Error detection uses logic to find contradictions, and comparison by essentials to make sure things that are supposed to fit together really do. For example, if you want to get your employees to work harder, you might decide to threaten a pay cut if they don't. Would that be an error? No, not an error, if it fits the nature of the employees; yes, an error, if it does not fit the nature of the employees.
The context involves choice, so the essential of your employees to consider is their free will. You must consider your goals and your methods in relation to their free will. "Getting" them to act must be compared, working "harder" must be compared, and "threatening" must be compared. If the essence of getting people to act is forcing them, then that does not fit with their free will. If the essence is persuading them, then it does. If the essence of working harder is a subjective evaluation, then that does not fit with their free will. If it is an objective quantification, then it does. If the essence of the threat is intimidation, then that does not fit with free will. If it is not intimidation but face-saving, then that may fit with their free will.

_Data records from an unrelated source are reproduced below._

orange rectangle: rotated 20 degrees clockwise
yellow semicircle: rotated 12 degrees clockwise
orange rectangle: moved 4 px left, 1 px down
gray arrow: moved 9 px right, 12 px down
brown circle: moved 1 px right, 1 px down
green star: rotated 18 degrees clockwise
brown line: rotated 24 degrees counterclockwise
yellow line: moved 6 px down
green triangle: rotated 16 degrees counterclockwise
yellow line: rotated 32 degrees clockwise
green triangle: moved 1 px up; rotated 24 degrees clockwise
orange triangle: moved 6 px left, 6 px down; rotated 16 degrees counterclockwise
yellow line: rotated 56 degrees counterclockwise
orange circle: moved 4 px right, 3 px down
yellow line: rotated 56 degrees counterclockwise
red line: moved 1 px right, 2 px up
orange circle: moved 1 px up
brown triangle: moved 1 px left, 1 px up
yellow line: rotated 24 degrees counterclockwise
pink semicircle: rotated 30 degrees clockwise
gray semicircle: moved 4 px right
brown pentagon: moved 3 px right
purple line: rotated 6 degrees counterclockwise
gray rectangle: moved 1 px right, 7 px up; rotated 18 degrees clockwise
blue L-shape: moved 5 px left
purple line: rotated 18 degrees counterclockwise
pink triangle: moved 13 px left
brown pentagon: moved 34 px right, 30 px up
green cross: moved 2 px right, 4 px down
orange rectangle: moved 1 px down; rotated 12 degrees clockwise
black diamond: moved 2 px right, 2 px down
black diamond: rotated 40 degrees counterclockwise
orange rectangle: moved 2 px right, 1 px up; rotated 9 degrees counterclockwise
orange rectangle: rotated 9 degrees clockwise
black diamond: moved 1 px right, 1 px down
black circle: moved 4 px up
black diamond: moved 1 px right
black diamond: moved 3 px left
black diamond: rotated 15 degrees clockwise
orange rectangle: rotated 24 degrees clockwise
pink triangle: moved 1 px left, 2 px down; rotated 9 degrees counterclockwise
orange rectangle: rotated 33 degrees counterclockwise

Notice the zoom action in the example. Your comparisons are to the particular volition of each of these particular people, in the context of your knowledge of free will in general. You consider the essentials of your plan without forgetting to take into account the practical details.
A boss who threatens to cut salaries because people are standing around the water cooler is probably not making a plan or comparing essentials to detect error. He is expressing anger. If the workers prefer not to anger a boss they like, then there is a fit and no error. If the workers want to exert independence, then the boss made a mistake.
The better your identification of the essentials, the quicker you can detect and correct errors. Getting the essentials wrong makes things worse, which can prompt you to try again. For example, if you insist that "getting" people to listen to your point of view means interesting them, when it actually means forcing them, then you will complain that people just pretend to listen. The frustration will be a motive for rethinking your method.
To check essentials for error, try to think of a more basic fact underneath your essential in the context you are considering. For example, humans in the context of choosing. Suppose you take the essential as "ability to change their minds." That would depend on the ability to use their minds, or to think. So by drilling down you end up at the choice to think, or free will. Again, you might take the essential as fallibility. Wrong thinking would depend on thinking, which leads back to free will. Is there something more fundamental that free will depends on? If one were known, it would have to be in the context of biology rather than choice.
For endless examples of right and wrong essence, just turn on the TV. One commentator says: "The railroads got in trouble because they thought they were in the railroad business instead of the transportation business." That is, by ignoring fundamentals, managers got the essence of their business wrong. While they competed among themselves, customers switched to trucks.
Another TV commentator quotes the mayor of Washington, D.C.: "If you don't count the murders, our crime rate is not so bad."
A Patrolman says to the camera: "Right now what I believe is, there are two kinds of people: victims and suspects."
A historian quotes George Washington: "Government is not reason, it is not eloquence, it is force! Like fire, it is a troublesome servant and a fearful master."
When you form the habit of looking for the essence of assertions, you form the skill of seeing errors not only in your own arguments, but in those of others. Concept formation depends on combining by essentials, and error detection depends on comparing by essentials.